Regular expressions (regex) are a language for describing text patterns: searching, validating and replacing. They're incredibly powerful but their cryptic syntax is intimidating. This cheatsheet gathers all the essentials with examples, so you stop Googling "how do I make an email regex" every time.
Basic metacharacters
| Symbol | Means | Example |
|---|---|---|
. |
Any character (except newline) | a.c → "abc", "axc" |
\ |
Escapes a special character | \. → a literal dot |
| |
OR (alternation) | cat|dog |
^ |
Start of line | ^Hello |
$ |
End of line | end$ |
Character classes
| Pattern | Matches |
|---|---|
[abc] |
An a, b or c |
[^abc] |
Any character that is NOT a, b or c |
[a-z] |
Any lowercase |
[A-Z] |
Any uppercase |
[0-9] |
Any digit |
[a-zA-Z0-9] |
Letters and numbers |
Predefined classes (shortcuts)
| Shortcut | Equals | Means |
|---|---|---|
\d |
[0-9] |
A digit |
\D |
[^0-9] |
NOT a digit |
\w |
[a-zA-Z0-9_] |
Word character |
\W |
[^a-zA-Z0-9_] |
NOT a word character |
\s |
space, tab, newline | Whitespace |
\S |
— | NOT whitespace |
Quantifiers (how many times)
| Symbol | Means | Example |
|---|---|---|
* |
0 or more | a* |
+ |
1 or more | a+ |
? |
0 or 1 (optional) | colou?r → "color" or "colour" |
{n} |
Exactly n | \d{4} → 4 digits |
{n,} |
n or more | \d{2,} |
{n,m} |
Between n and m | \d{2,4} |
By default quantifiers are greedy (take the maximum). Add ? to make them lazy (the minimum): .*?.
Anchors and boundaries
| Pattern | Means |
|---|---|
^ |
Start of string/line |
$ |
End of string/line |
\b |
Word boundary |
\B |
NOT a word boundary |
\bcat\b finds "cat" as a whole word, not inside "category".
Groups and capture
| Pattern | Means |
|---|---|
(abc) |
Capture group |
(?:abc) |
NON-capturing group |
(?<name>abc) |
Named group |
\1 |
Reference to group 1 |
Groups are used to extract parts ((\d{4})-(\d{2}) captures year and month separately) and to apply quantifiers to several characters: (ab)+.

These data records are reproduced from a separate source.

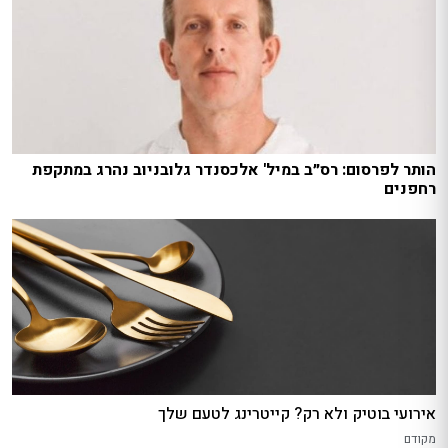
הותר לפרסום: רס״ב במיל' אלכסנדר גלובניוב נהרג במתקפת
רחפנים
אירועי בוטיק ולא רק? קייטרינג לטעם שלך
מקודם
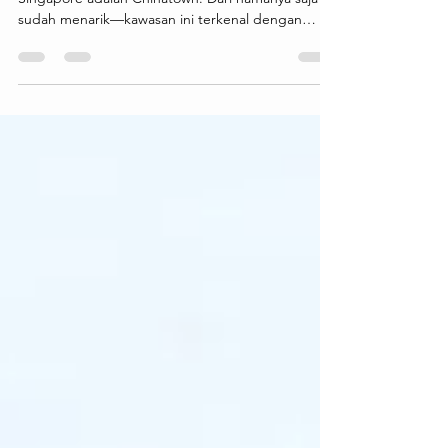
Chinatown Singapore: Perpaduan
Budaya, Kuliner, dan Sejarah
Salah satu destinasi wisata paling menarik di
Singapore adalah Chinatown. Dari namanya saja
sudah menarik—kawasan ini terkenal dengan
bangunan bergaya klasik, jalanan yang penuh
warna, serta berbagai kuliner dan toko suvenir
yang menjadi favorit wisatawan. Cocok buat kamu
yang ingin merasakan suasana budaya khas
Tionghoa di tengah kota modern Singapore.
Chinatown menawarkan berbagai pengalaman
menarik seperti mencicipi makanan khas di hawker
centre, berburu oleh-oleh unik, me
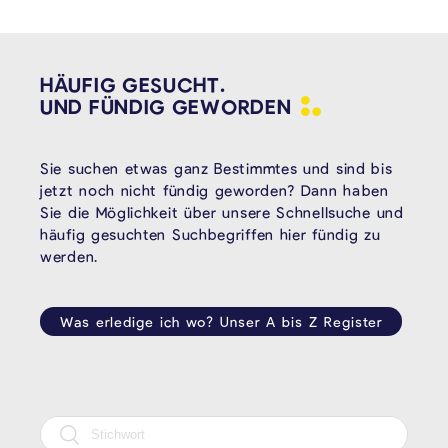
HÄUFIG GESUCHT.
UND FÜNDIG
GEWORDEN
Sie suchen etwas ganz Bestimmtes und sind bis
jetzt noch nicht fündig geworden? Dann haben
Sie die Möglichkeit über unsere Schnellsuche und
häufig gesuchten Suchbegriffen hier fündig zu
werden.
Was erledige ich wo? Unser A bis Z Register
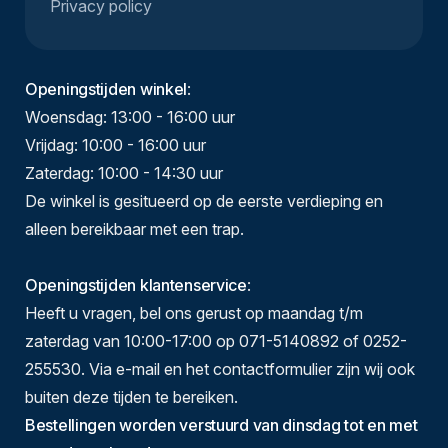
Privacy policy
Openingstijden winkel
:
Woensdag: 13:00 - 16:00 uur
Vrijdag: 10:00 - 16:00 uur
Zaterdag: 10:00 - 14:30 uur
De winkel is gesitueerd op de eerste verdieping en
alleen bereikbaar met een trap.
Openingstijden klantenservice
:
Heeft u vragen, bel ons gerust op maandag t/m
zaterdag van 10:00-17:00 op 071-5140892 of 0252-
255530. Via e-mail en het contactformulier zijn wij ook
buiten deze tijden te bereiken.
Bestellingen worden verstuurd van dinsdag tot en met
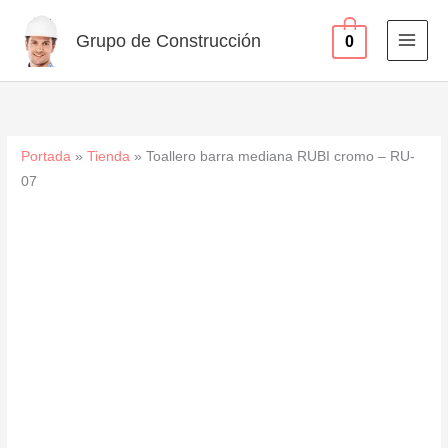
cromo
Ir
-
al
Grupo de Construcción
0
RU-
contenido
07
cantidad
Portada
»
Tienda
»
Toallero barra mediana RUBI cromo – RU-
07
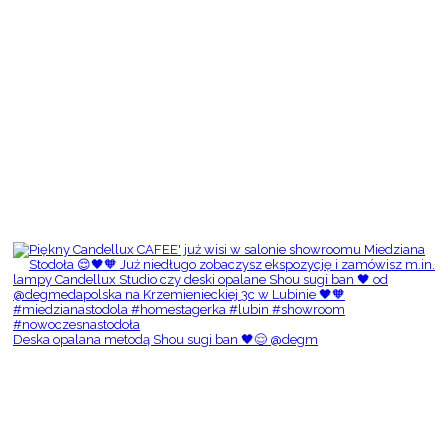
Deska opalana metodą Shou sugi ban 🖤😌 @degm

Lookarounds (look around without consuming)
| Pattern | Means |
|---|---|
(?=...) |
Positive lookahead (followed by) |
(?!...) |
Negative lookahead (NOT followed by) |
(?<=...) |
Positive lookbehind (preceded by) |
(?<!...) |
Negative lookbehind |
Example: \d+(?= €) captures the number only if followed by " €", without including the symbol.
Flags (modifiers)
| Flag | Effect |
|---|---|
g |
Global (all matches, not just the first) |
i |
Case-insensitive |
m |
Multiline (^ and $ per line) |
s |
. also matches newlines |
Ready-to-use patterns
Email (simple): ^[\w.+-]+@[\w-]+\.[\w.-]+$
Phone (intl): ^\+?\d{1,3}[\s-]?\d{6,12}$
URL: ^https?:\/\/[^\s]+$
ZIP code (US): ^\d{5}(-\d{4})?$
Numbers only: ^\d+$
Date YYYY-MM-DD: ^\d{4}-\d{2}-\d{2}$
Hex color: ^#?([0-9a-fA-F]{3}|[0-9a-fA-F]{6})$
Extra spaces: \s{2,}
Note: validating emails with regex 100% perfectly is nearly impossible (the standard is very complex). For most cases, the simple pattern above is enough.
Tip: always test your regex
A regex can look correct and fail on edge cases. The best way to refine it is to test it with real text and see what it captures. You can do it instantly with the regex tester on this site, which highlights matches as you type the pattern.
Common mistakes
- Forgetting to escape special characters: to find a literal dot use
\., not.. - Unexpected greed:
<.*>on<a><b>captures everything at once; use<.*?>to stop at the first>. - Not using the
gflag when you want all matches. - Anchoring wrong: without
^and$, a pattern can match a part when you wanted the whole string.
Conclusion
Regex looks like hieroglyphics until you realize they're combinable pieces: classes, quantifiers, anchors and groups. With this cheatsheet you have the complete vocabulary and ready patterns. Save it, and when you build a new one, always test it with real text before trusting it.